Não a uma dupla moral

O diálogo com o sacerdote, “no foro interno, concorre para a formação de um juízo correto sobre aquilo que dificulta a possibilidade de uma participação mais plena na vida da Igreja”. Francisco esclarece que “este discernimento não poderá jamais prescindir das exigências de verdade e caridade do Evangelho propostos pela Igreja”.

Por esta razão, devem ser garantidas “as condições necessárias de humildade, reserva, amor à Igreja e ao seu ensinamento”. Estas atitudes são fundamentais para evitar o perigo de “mensagens equivocadas, como a ideia de que algum sacerdote pode conceder rapidamente ‘exceções’, ou de que existem pessoas que podem obter privilégios sacramentais em troca de favores”. A responsabilidade e a discrição, sem a pretensão de “colocar seus desejos acima do bem comum da Igreja”, permitem evitar o perigo de “pensar que a Igreja sustenta uma dupla moral”.

Discernimento especial

O Papa também reflete sobre as razões que permitem um “discernimento especial” em certas situações, mas sem reduzir nunca “as exigências do Evangelho”. Trata-se de avaliar “condicionamentos” e “circunstâncias atenuantes”. “Já não é possível dizer – afirma o Papa – que todos os que estão numa situação chamada ‘irregular’ vivem em estado de pecado mortal, privados da graça santificante”. Há aqueles que, efetivamente, poderiam encontrar-se em condições “concretas que não lhes permitem agir de maneira diferente e tomar outras decisões sem uma nova culpa”. Ou seja, pode haver “fatores que limitam a capacidade de decisão”.

Situação objetiva e imputabilidade

Catecismo da Igreja Católica (n. 1735) afirma, com respeito a estes condicionamentos, que “imputabilidade e responsabilidade de um ato podem ser diminuídas, e até anuladas, pela ignorância, a inadvertência, a violência, o medo, os hábitos, as afeições desordenadas e outros fatores psíquicos ou sociais”. Por isso, um “juízo negativo sobre uma situação objetiva não implica um juízo sobre a imputabilidade ou a culpabilidade da pessoa envolvida”. Portanto, continua Francisco, “a consciência das pessoas deve ser melhor incorporada na práxis da Igreja”.
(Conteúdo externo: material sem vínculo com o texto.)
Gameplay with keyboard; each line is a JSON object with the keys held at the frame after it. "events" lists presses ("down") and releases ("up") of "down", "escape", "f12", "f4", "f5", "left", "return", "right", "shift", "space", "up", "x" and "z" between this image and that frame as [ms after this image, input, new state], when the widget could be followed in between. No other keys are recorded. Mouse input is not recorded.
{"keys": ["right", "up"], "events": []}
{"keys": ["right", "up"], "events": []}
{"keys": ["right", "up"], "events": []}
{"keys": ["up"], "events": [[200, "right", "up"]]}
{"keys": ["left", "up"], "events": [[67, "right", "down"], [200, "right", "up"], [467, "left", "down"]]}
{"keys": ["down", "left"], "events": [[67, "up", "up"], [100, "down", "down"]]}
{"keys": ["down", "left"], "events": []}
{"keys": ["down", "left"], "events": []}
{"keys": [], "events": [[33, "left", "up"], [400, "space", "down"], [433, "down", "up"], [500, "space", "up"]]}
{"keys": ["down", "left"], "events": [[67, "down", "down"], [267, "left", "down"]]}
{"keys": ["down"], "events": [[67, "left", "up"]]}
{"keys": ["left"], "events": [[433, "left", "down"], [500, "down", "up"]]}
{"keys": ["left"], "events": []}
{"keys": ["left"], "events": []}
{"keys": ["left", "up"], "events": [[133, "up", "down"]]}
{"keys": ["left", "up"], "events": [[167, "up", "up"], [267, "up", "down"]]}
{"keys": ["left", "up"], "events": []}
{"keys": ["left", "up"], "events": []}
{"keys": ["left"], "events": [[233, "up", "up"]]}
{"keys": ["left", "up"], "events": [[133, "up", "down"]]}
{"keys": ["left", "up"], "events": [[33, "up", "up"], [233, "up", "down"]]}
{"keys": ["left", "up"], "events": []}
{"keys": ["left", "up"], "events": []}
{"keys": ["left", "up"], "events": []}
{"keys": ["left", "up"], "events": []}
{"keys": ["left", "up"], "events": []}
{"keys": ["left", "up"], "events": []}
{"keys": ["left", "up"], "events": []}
É preciso “encorajar o amadurecimento de uma consciência iluminada”, mas, às vezes, também se pode reconhecer qual é, “no momento”, “a resposta generosa que se pode oferecer a Deus”, embora “não seja ainda plenamente o ideal objetivo”. Francisco escreve que “é mesquinho deter-se a considerar apenas se o agir de uma pessoa corresponde ou não a uma lei ou norma geral”. E convida a recordar que Santo Tomás de Aquino afirma: “quanto mais se desce ao particular, mais aumenta a indeterminação”.

Não à “casuística”

As normas gerais “apresentam um bem que nunca se deve ignorar nem transcurar, mas “em sua formulação, não podem abarcar absolutamente todas as situações particulares”. Ao mesmo tempo, precisa Bergoglio, devemos afirmar que “aquilo que faz parte de um discernimento prático de uma situação particular não pode ser elevado à categoria de norma”. Porque isto geraria uma “casuística insuportável”, mas também colocaria em risco “os valores que se devem preservar com particular cuidado”.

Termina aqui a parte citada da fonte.